You act so tough and emotionless these days. What happened to the guy who refused to stop cuddling after sex?
Still Heart NY
We were in love when we moved to New York together, but only my love of the city remains. It was always the healthier relationship anyway.
The Fear & Insecurity Duo
It was my fear and insecurity that nearly prevented our relationship from beginning. But it was your fear and insecurity that brought it to an end.
You Had It to Give?
For what it’s worth (which obviously isn’t much), I’d have given you the world.
You can be the techno DJ, and I’ll be the girl who sings the bridge.
We were perfect together as people—just not as people in a relationship.

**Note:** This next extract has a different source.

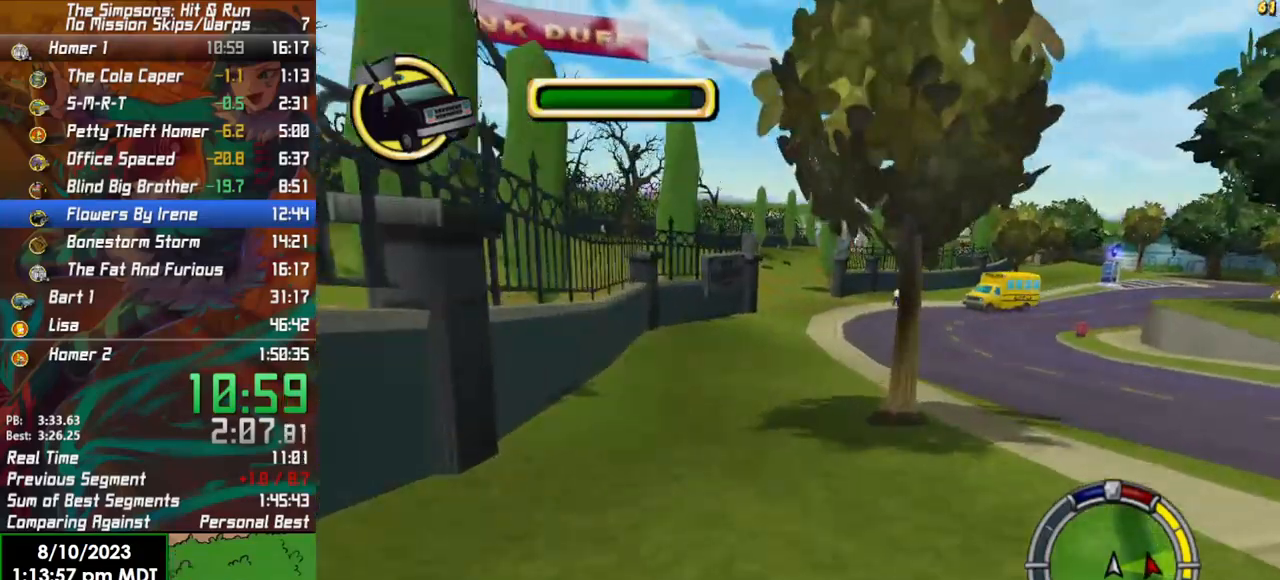
{"buttons": [], "left_stick": "right", "right_stick": "center", "events": [[233, "R2", "up"], [317, "left_stick", "right"]]}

Sometimes I picture your life 20 years from now. It helps.
I don’t want you back, I just want you to stop existing in my world. Move to France and shut up about it already. Is that too much to ask?
One day I’ll be able to style, cut, or dye my hair without comparing it to what your girlfriend is doing with hers.
Yours is the only number I have memorized.
All My Friends
All of my friends hate you for what you did to me. I wish I could, too.
Part of Me
Part of me really wants to tell you about all of the amazing sex I’ve had since we split up.
Thinking of you is like inflicting wounds on my heart. I never knew how much of a self-mutilator I was.
But your voicemail message said you were only “temporarily” unavailable.
Taking a Turn
You don’t get to ignore me anymore. Now it’s my turn.
Every time you contact me it’s like stubbing my toe over and over again. I need a new couch.
Everything was like a one way street that favored you.
You are my most frequent, joyous, painful, persistent thought everyday.
Our dialogues turned into my monologues.
Ironic that our most memorable movie date was seeing A Series of Unfortunate Events.
While It Lasted
It was fun while it lasted, but I’m so glad it didn’t.
I hope you still pronounce your “aw, yeeeee-uh’s” the same.
Instead of “I love you” it’s “I loved you?”
Keep warm and goodbye and I’m not really sorry because, hey, in the end, it was all inevitable.
You are the best and worst thing I’ve ever done.
I have these little chips in my glasses from when you dropped them in the driveway. No one else notices, but I see them every day and am reminded of you.
Cute Locked Messages
The worst part of losing my phone was also losing what little I had left to hold on to—all of the cute, locked messages from you that are now gone forever.
You are my biggest and most favorite disappointment.